Of the many churches in Matera itself, the most impressive is the 12th-century San Pietro in Barisano. Built ingeniously into the tufa, daubed with precious frescoes, it’s heavy with the atmosphere of centuries of devotion. Beneath lies a network of stone niches, once used for draining corpses.
Descend into the ‘Cathedral of Water’
While churches and crypts are the biggest drawcards, nothing expresses the ingenuity and resourcefulness of Materans better than the Palombaro Lungo, known colloquially as Il Duomo d’Acqua (the ‘Cathedral of Water’). Matera sits on a vast network of subterranean cisterns, built to husband the scant water provided by the grudging Basilicatan terrain. The greatest of these, the Palombaro, lies beneath the town’s central square, the Piazza Vittorio Veneto.
Built in the early 19th century to hold water brought from nearby springs through a network of subterranean canals, it’s a vaulted cistern of staggering proportions. Winding down into the darkness, past arches soaring to the heights of a Gothic cathedral, peering into pellucid reservoirs vast enough to be navigated by boat, it’s impossible not to be slightly awestruck. Guided 30-minute tours in English are frequent, but prebooking is a good idea.
Bed down in a five-star cavern
Ironically, given the sassi’s history of squalor and overcrowding, they now house some of southern Italy’s loveliest hotels. The experience of sleeping in a cave that may have been inhabited for millennia, but is now appointed to the latest standards of luxury, should not be passed up. Both Barisano and Caveoso are riddled with hotels today, but the ground was first broken by Hotel Sassi, in 1996. Partly dug into the rock and partly built atop it, it’s a multi-levelled collection of rooms clustering around a central vicinato (the courtyard that was the focus of traditional sassi life).

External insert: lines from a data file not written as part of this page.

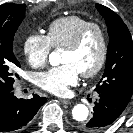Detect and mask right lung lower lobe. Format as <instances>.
Segmentation results:
<instances>
[{
  "mask_svg": "<svg viewBox=\"0 0 133 133\" xmlns=\"http://www.w3.org/2000/svg\"><path fill=\"white\" fill-rule=\"evenodd\" d=\"M45 102L37 94L29 100L16 98L12 90L0 94V132L25 129Z\"/></svg>",
  "mask_w": 133,
  "mask_h": 133,
  "instance_id": "right-lung-lower-lobe-1",
  "label": "right lung lower lobe"
}]
</instances>
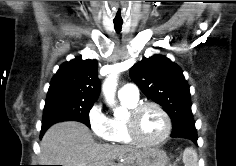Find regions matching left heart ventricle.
Segmentation results:
<instances>
[{
  "mask_svg": "<svg viewBox=\"0 0 236 166\" xmlns=\"http://www.w3.org/2000/svg\"><path fill=\"white\" fill-rule=\"evenodd\" d=\"M137 130L142 140L147 142L156 141L164 133V118L155 108H147L137 119Z\"/></svg>",
  "mask_w": 236,
  "mask_h": 166,
  "instance_id": "left-heart-ventricle-1",
  "label": "left heart ventricle"
}]
</instances>
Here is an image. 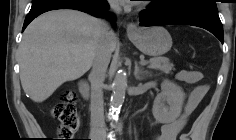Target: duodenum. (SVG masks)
I'll return each mask as SVG.
<instances>
[{
    "label": "duodenum",
    "mask_w": 236,
    "mask_h": 140,
    "mask_svg": "<svg viewBox=\"0 0 236 140\" xmlns=\"http://www.w3.org/2000/svg\"><path fill=\"white\" fill-rule=\"evenodd\" d=\"M79 89L84 98H89V85L86 81L81 80L79 82Z\"/></svg>",
    "instance_id": "duodenum-1"
}]
</instances>
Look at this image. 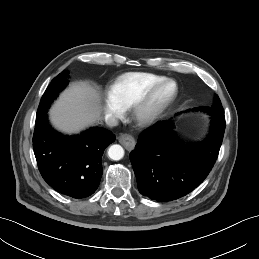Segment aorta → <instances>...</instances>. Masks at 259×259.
I'll use <instances>...</instances> for the list:
<instances>
[{
    "mask_svg": "<svg viewBox=\"0 0 259 259\" xmlns=\"http://www.w3.org/2000/svg\"><path fill=\"white\" fill-rule=\"evenodd\" d=\"M108 156L112 160H115V161L120 160L124 156V149L122 148V146L118 144L112 145L108 150Z\"/></svg>",
    "mask_w": 259,
    "mask_h": 259,
    "instance_id": "aorta-1",
    "label": "aorta"
}]
</instances>
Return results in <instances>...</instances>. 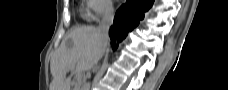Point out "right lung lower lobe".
<instances>
[{
    "label": "right lung lower lobe",
    "mask_w": 228,
    "mask_h": 90,
    "mask_svg": "<svg viewBox=\"0 0 228 90\" xmlns=\"http://www.w3.org/2000/svg\"><path fill=\"white\" fill-rule=\"evenodd\" d=\"M153 0H127L117 11L113 26L109 30L111 45L114 49L144 18V13L152 6Z\"/></svg>",
    "instance_id": "obj_1"
}]
</instances>
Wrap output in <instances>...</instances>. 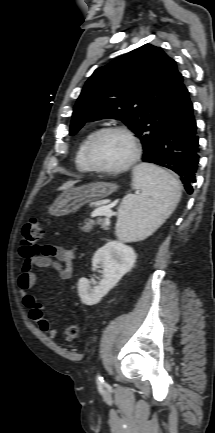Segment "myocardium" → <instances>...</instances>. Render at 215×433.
<instances>
[{
	"label": "myocardium",
	"mask_w": 215,
	"mask_h": 433,
	"mask_svg": "<svg viewBox=\"0 0 215 433\" xmlns=\"http://www.w3.org/2000/svg\"><path fill=\"white\" fill-rule=\"evenodd\" d=\"M119 133L125 136L131 144L132 154L130 158L121 166L115 168H104L97 166L92 159V148L96 141L105 134ZM141 154L140 143L136 135L126 127L123 126H108L99 129L88 141L85 148V159L92 171L107 173V174H121L131 169L139 160Z\"/></svg>",
	"instance_id": "f54148a6"
}]
</instances>
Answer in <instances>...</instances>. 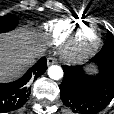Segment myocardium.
Segmentation results:
<instances>
[{
	"instance_id": "f54148a6",
	"label": "myocardium",
	"mask_w": 114,
	"mask_h": 114,
	"mask_svg": "<svg viewBox=\"0 0 114 114\" xmlns=\"http://www.w3.org/2000/svg\"><path fill=\"white\" fill-rule=\"evenodd\" d=\"M91 25L95 30V38L92 42L84 44L79 40V32L84 25ZM101 43V33L98 26L92 21H83L77 24L70 32L66 44L65 51L68 58L72 61H81L93 55L99 48Z\"/></svg>"
}]
</instances>
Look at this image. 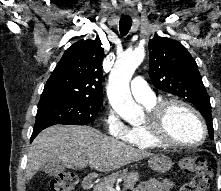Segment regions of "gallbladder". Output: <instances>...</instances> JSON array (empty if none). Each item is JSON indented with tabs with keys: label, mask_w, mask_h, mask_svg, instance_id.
<instances>
[{
	"label": "gallbladder",
	"mask_w": 221,
	"mask_h": 191,
	"mask_svg": "<svg viewBox=\"0 0 221 191\" xmlns=\"http://www.w3.org/2000/svg\"><path fill=\"white\" fill-rule=\"evenodd\" d=\"M40 170L48 175H57L65 170V165L60 161H47Z\"/></svg>",
	"instance_id": "bac80fb5"
}]
</instances>
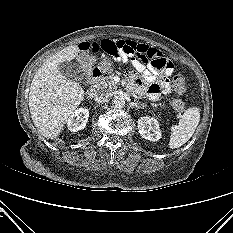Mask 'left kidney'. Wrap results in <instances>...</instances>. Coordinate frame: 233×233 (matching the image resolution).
Returning a JSON list of instances; mask_svg holds the SVG:
<instances>
[{"label": "left kidney", "instance_id": "obj_1", "mask_svg": "<svg viewBox=\"0 0 233 233\" xmlns=\"http://www.w3.org/2000/svg\"><path fill=\"white\" fill-rule=\"evenodd\" d=\"M138 130L142 138L150 141H158L162 134L159 122L154 117H141L137 121Z\"/></svg>", "mask_w": 233, "mask_h": 233}]
</instances>
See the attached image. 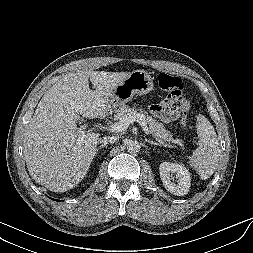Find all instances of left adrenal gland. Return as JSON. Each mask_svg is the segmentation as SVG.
<instances>
[{"mask_svg":"<svg viewBox=\"0 0 253 253\" xmlns=\"http://www.w3.org/2000/svg\"><path fill=\"white\" fill-rule=\"evenodd\" d=\"M149 144L151 145H157V146H161V144L157 143V142H153V141H147Z\"/></svg>","mask_w":253,"mask_h":253,"instance_id":"a2214340","label":"left adrenal gland"}]
</instances>
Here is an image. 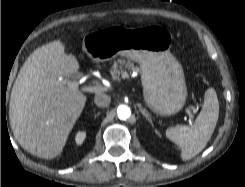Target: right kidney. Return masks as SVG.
<instances>
[{"label":"right kidney","instance_id":"1","mask_svg":"<svg viewBox=\"0 0 245 187\" xmlns=\"http://www.w3.org/2000/svg\"><path fill=\"white\" fill-rule=\"evenodd\" d=\"M86 137L85 132H78L75 136V141L78 145H81Z\"/></svg>","mask_w":245,"mask_h":187}]
</instances>
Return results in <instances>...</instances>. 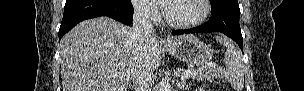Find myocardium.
Here are the masks:
<instances>
[{
  "label": "myocardium",
  "mask_w": 304,
  "mask_h": 91,
  "mask_svg": "<svg viewBox=\"0 0 304 91\" xmlns=\"http://www.w3.org/2000/svg\"><path fill=\"white\" fill-rule=\"evenodd\" d=\"M170 1H175V0L166 1L163 5L164 18H165L166 23L169 26L178 28V29H190V28H194V27L201 25L207 19V17L210 14V11H211V6H210L209 0H199L203 7V11H202V14L200 15V17L191 22H177V21L172 20L170 18V16L168 15L167 4Z\"/></svg>",
  "instance_id": "obj_1"
}]
</instances>
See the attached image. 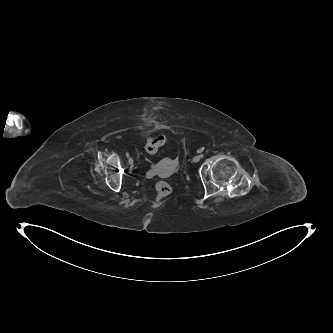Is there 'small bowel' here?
Listing matches in <instances>:
<instances>
[{
	"label": "small bowel",
	"mask_w": 333,
	"mask_h": 333,
	"mask_svg": "<svg viewBox=\"0 0 333 333\" xmlns=\"http://www.w3.org/2000/svg\"><path fill=\"white\" fill-rule=\"evenodd\" d=\"M156 174H158V172H157V167L154 166V167L148 172V176H149V177H152V176H155Z\"/></svg>",
	"instance_id": "c3829d8e"
}]
</instances>
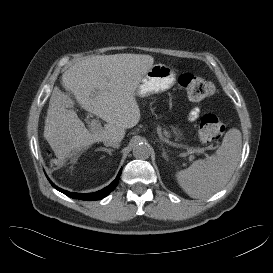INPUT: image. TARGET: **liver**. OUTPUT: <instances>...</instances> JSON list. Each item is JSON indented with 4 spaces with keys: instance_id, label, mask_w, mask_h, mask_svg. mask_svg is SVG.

Such clever re-use of existing architecture is common. L’Hotel in Pietra, for example, was once a 13th-century monastic complex; its arched chapel now serves as the hotel’s lobby, and suites have barrel-vaulted ceilings of timeworn limestone. And Hotel Il Belvedere, in carefully restoring a series of caves and above-ground dwellings to create one of the best hotels in the sassi (certainly with some of the best views) took pains to preserve the original system of rainwater cisterns.
Dine in a gastronomic grotto
Happily, it’s a short stroll from any of these cave boutiques to some of Basilicata’s best dining. If you’re staying in Sasso Barisano, the art-strewn fine diner Dedalo takes cave-food well beyond the Palaeolithic. Sculptures carved from the same rough tufa as the cave walls provide a distinctive setting in which to appreciate tender scottona (yearling beef) and other luxury ingredients. Cleaving more closely to the peasant fundamentals of Basilicatan food, La Grotta nei Sassi takes dishes such as orecchiette with turnip-tops to the limits of their refinement in a cosy low-ceilinged chamber built into the Sasso Barisano hillside.